Image here: http://www.futurity.org/society-culture/how-grandparents-pitch-in-to-care-for-kids/
Maria and Con are retired, but they’ve never been busier. Both are approaching seventy, but in recent years the yoke of their family expectations, if anything, has ramped up. There is no end in sight to their working days and no paycheck rewards their toil. Debate about middle-class welfare is of little relevance to Maria and Con.
Maria has done her time in factories and Con put in 30 years as a blue collar worker – until a shoulder injury, over a decade ago, brought a premature end to his working life. But no Winnebago waits in the driveway of their immaculate double-fronted weatherboard. Not every retiree is lucky enough to rest on their laurels. Maria and Con’s four children have long since flown the coop but their place has been taken by three of their grandchildren.
So now Maria is out of sorts and Con’s relaxed demeanor has gone south. And the source of their angst? The aforementioned preschoolers who are up to their usual shenanigans in the backyard this morning. Jordan is getting stuck into his younger brother and sister again. Maria isn’t on top of things. She and Con are yelling a lot. And the older Jordan gets, the harder it’s becoming.
“Ah, these kids, they too much,” Maria told me recently, half-apologetically, half-ashamed, while we were yacking over the back fence. A while back Con told me they’d put a planned trip to Greece on hold to help their daughter out. What with the smattering of olive trees and Con’s extensive veggie patch there’s not much room to move. And on days like these, it seems everyone is getting on each other’s nerves. I didn’t need any convincing. I know I wouldn’t cope stuck at home with three kids every day of the week.
Every day it’s the same story. The three amigos are dropped off at 7am – to become Maria and Con’s burden until after 7pm: which is a long day by any standard. Maria’s has proffered some explanation for the arrangement. She’s told me about her daughter and son-in-law’s substantial mortgage and how they both have to work. So paying hundreds of dollars each week for childcare is not an option.

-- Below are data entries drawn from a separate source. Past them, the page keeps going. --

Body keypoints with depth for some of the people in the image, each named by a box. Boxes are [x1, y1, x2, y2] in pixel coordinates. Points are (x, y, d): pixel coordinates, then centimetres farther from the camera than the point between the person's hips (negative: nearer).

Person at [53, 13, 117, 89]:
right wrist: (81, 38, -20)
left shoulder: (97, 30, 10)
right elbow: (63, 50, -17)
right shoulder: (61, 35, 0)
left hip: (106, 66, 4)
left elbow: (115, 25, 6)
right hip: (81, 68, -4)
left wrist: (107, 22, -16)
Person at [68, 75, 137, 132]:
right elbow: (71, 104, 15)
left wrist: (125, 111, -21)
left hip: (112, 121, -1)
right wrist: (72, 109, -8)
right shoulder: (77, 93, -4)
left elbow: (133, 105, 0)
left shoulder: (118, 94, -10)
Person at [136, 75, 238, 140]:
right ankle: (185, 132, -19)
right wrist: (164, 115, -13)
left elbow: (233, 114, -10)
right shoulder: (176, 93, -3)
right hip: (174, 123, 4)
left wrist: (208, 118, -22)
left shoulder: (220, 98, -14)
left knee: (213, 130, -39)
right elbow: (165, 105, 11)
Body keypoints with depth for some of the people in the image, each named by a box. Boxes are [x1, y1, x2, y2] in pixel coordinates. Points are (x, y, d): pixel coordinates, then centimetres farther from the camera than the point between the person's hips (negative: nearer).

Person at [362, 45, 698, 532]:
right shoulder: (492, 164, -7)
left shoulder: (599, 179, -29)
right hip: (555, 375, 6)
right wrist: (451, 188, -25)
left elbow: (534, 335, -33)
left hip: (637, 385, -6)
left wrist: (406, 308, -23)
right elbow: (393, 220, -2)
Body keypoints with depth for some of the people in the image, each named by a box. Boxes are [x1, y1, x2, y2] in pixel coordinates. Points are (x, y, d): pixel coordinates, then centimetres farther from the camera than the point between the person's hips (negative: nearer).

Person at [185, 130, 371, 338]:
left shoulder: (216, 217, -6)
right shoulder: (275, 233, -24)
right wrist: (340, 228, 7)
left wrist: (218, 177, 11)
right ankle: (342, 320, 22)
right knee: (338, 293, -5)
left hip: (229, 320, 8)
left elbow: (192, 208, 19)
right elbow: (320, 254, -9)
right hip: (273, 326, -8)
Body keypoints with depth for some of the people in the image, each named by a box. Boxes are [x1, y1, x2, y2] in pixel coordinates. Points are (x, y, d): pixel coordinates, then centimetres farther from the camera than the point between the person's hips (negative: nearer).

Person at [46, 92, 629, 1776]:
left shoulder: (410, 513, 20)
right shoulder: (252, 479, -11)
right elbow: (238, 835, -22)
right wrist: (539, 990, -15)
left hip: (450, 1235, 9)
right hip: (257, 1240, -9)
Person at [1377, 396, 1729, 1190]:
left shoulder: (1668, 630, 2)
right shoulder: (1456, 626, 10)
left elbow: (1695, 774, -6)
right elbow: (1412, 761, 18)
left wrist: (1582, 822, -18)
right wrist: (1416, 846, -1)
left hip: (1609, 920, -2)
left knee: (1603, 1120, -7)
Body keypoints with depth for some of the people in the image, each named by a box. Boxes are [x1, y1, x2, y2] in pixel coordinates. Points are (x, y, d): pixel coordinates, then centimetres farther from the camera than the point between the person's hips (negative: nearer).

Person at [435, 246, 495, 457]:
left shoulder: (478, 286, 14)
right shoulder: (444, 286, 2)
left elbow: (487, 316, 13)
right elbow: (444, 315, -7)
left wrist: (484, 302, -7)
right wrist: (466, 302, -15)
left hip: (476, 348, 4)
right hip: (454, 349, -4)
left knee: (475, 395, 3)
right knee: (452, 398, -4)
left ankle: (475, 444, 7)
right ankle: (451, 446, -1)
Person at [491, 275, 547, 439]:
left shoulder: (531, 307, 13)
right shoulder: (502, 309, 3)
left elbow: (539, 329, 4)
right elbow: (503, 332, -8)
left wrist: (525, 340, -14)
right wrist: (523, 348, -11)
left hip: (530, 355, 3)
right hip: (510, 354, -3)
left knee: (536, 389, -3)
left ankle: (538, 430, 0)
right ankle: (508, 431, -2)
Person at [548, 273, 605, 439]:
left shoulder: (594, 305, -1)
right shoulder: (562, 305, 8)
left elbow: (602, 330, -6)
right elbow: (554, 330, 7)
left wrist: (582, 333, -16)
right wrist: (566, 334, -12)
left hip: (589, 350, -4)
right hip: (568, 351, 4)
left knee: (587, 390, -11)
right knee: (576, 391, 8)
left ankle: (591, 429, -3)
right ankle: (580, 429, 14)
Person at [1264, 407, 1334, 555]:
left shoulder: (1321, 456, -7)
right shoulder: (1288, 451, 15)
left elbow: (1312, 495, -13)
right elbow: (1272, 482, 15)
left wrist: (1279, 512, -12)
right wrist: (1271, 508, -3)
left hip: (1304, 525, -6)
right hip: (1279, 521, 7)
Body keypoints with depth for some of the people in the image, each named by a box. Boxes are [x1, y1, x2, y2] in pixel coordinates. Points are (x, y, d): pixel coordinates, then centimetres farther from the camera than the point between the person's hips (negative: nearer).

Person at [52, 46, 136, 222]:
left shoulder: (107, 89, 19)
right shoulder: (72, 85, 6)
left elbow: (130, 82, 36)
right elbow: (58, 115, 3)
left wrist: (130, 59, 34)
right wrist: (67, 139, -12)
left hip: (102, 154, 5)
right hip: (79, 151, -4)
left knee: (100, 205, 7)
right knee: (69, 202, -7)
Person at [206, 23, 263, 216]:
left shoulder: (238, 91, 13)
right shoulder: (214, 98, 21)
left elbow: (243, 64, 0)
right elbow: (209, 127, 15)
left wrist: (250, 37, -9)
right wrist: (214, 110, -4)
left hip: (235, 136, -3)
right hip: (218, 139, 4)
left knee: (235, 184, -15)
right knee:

I suspect there are thousands of Marias and Cons who are being called upon to care for grandchildren. Some manage better than others. Some grandparents have to care for their grandchildren who’ve lost their parents. Organizations like the Mirabel foundation assists kids who have been orphaned or abandoned due to parental illicit drug use. Others shoulder the burden of caring for children with a disability.
But this “babysitting” by the Marias and Cons of this world seldom attracts the attention of social researchers or the media. Having been a stay at home dad, I can vouch for the time and effort required in bringing up baby. I can’t imagine how bloody hard it must be to take on full time care of three preschoolers.
It’s one thing to drop the kids off for a sleepover but quite another to expect ageing grandparents to assume the role of full time carers. Sure it’s a cheaper option to paying for full time crèche but what a toll it exacts on people like Maria and Gino, who should be enjoying their sunset days.
But the reality of paying off an “average” $300K mortgage for some people is a brutal one. The term affordable housing assumed a tautological status in this country. And a recent dip in house prices has barely dinted that affordability scale. We may feel smug about the exorbitant value of our properties, but the reality for many people is that they face an unenviable task of deciding whether to exploit, er make use of their parents as babysitters and work full time or defer having children or radically alter their lifestyle.
Caring for young children demands endless energy, skill, ready access to playground facilities and public amenities. A cramped backyard with ageing grandparents, I’m afraid doesn’t really tick enough boxes.
The great Aussie dream of owning your own home comes with a price. And relying on others to look after our kids in their early years seems almost to have become the norm. It’s hard to imagine if things will change any time soon.
No doubt Maria and Con’s daughter sees the fatigue in her parents’ eyes when she loads up her three children into her car every evening; I guess she will have to live with it for now.
I just hope an exhausted Maria and Con will get that opportunity to visit their beloved Greece one more time – before it’s too late.